How quick are you to give up? You tried but it’s no good. It’s not making a difference.
It happened to me last month. To allow a wrist injury time to heal, I’d been instructed to wear a wrist brace 24/7 that immobilises my right wrist and thumb. Guess what? I’m right handed, have three children, my own business and a house to run. Hello?? I need results! Now!
So for the first week, I wore the brace most of the time but struggled to wear it at night. Instead of using my right hand, I was clumsily chopping vegetables with my left hoping to still have all ten digits remaining on my hands by the time dinner was ready. By the second week I’d already had enough. It was getting in the way now, slowing me down. Anyway my wrist was hurting more than it had before I wore the brace. Clearly it wasn’t working. I spent less and less time wearing it.
When I went back to the OT guess what? She told me I HAVE to wear it 24/7 if I want it to get better. She also rather tactfully made it clear to me I need to adjust my expectations around when the injury will recover. So here I am now, arm in brace, typing very clumsily, hitting an embarrassing number of wrong keys but persisting all the same.

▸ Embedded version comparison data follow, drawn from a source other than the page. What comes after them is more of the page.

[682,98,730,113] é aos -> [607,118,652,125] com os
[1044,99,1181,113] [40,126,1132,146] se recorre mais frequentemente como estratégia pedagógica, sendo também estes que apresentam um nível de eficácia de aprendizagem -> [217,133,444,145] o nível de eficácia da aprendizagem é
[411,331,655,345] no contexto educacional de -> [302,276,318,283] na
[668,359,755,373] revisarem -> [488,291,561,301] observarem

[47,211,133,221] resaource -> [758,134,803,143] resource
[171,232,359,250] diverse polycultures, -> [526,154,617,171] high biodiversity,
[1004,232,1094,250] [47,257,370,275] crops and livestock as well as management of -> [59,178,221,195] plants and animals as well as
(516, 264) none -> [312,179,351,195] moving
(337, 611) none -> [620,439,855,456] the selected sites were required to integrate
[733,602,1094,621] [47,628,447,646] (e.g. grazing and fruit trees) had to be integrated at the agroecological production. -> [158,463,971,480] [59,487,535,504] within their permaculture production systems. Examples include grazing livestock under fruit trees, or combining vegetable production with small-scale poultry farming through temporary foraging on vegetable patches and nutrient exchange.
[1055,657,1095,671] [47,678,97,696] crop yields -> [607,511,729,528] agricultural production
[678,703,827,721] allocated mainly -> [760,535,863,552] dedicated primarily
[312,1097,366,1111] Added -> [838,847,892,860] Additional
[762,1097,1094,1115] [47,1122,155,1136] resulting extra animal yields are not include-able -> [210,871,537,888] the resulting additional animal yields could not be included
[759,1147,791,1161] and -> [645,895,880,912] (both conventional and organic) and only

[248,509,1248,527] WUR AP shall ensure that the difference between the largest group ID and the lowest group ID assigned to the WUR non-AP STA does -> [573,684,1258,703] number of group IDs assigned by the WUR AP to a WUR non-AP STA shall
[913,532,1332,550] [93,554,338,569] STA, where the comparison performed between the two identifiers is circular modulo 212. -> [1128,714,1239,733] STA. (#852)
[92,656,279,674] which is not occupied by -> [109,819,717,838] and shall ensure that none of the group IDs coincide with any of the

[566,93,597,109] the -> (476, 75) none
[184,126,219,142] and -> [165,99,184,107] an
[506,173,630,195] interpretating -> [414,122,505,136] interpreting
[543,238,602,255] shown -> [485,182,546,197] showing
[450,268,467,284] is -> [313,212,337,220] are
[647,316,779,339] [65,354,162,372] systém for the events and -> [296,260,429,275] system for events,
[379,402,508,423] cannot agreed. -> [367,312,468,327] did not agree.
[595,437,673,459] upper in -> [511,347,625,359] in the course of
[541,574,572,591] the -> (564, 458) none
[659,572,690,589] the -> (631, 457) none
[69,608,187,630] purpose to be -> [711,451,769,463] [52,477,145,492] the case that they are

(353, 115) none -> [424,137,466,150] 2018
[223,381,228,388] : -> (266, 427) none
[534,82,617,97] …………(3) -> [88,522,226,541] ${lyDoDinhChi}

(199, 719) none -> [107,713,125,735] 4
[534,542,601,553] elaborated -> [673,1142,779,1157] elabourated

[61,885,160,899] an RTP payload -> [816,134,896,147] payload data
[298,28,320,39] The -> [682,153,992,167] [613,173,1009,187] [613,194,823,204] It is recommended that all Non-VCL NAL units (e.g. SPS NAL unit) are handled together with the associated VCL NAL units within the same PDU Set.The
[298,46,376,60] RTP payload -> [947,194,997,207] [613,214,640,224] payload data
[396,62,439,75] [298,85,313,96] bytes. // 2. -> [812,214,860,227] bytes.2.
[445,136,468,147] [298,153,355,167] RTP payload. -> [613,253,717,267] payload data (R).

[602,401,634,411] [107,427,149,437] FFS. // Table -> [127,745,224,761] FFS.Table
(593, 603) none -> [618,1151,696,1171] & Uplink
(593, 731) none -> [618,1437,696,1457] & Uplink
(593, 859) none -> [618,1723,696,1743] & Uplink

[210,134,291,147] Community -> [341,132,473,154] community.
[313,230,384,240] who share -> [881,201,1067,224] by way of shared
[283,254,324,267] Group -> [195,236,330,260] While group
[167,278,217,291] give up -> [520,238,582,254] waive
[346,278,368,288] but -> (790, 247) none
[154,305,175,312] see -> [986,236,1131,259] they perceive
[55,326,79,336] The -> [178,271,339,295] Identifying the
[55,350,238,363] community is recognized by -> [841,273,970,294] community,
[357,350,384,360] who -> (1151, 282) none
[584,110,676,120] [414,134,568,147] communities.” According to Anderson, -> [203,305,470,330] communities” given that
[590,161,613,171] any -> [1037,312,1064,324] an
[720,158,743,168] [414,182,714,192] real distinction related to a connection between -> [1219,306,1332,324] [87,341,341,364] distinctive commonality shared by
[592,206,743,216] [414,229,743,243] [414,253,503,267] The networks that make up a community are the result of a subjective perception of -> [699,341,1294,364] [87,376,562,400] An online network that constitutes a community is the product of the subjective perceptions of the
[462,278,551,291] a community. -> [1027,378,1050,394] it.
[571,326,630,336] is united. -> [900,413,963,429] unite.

It got me thinking though. Clearly I had an expectation that change would be pretty immediate and when it wasn’t, I was all too ready to give up. In fact, I was creating reasons in my head why I should. They’d given me the wrong splint. The scan hadn’t picked up the full scale of the injury. The ‘give up’ strategy was a whole lot easier than dealing with uncomfortable, difficult and challenging. I could just stick with the pain I knew.
As an executive coach I frequently work with clients who are experiencing some sort of pain at work. They tell me they want to develop behavioural flexibility; to learn, practice and build skills that will help them ease their pain and do their jobs better. But often they too are all too quick to give up.
Perhaps we would do well to remember that our success in developing new workplace skills and habits to the point we can use them effortlessly and reap the benefits is no different to learning to write with your left hand when you’re right handed. It takes effort, persistence and regular practice to teach ourselves to do things differently. It requires us to tolerate short term pain for long term gain and to let go of the need for quick results for the benefit of longer term change and much improved results. It also requires us to continually reflect, learn and adapt our strategy as we go.
So I’m committing to wearing my brace day and night and I’m using it as an opportunity to strengthen my fine motor skills in my left hand, even if it takes me longer to do my usual activities.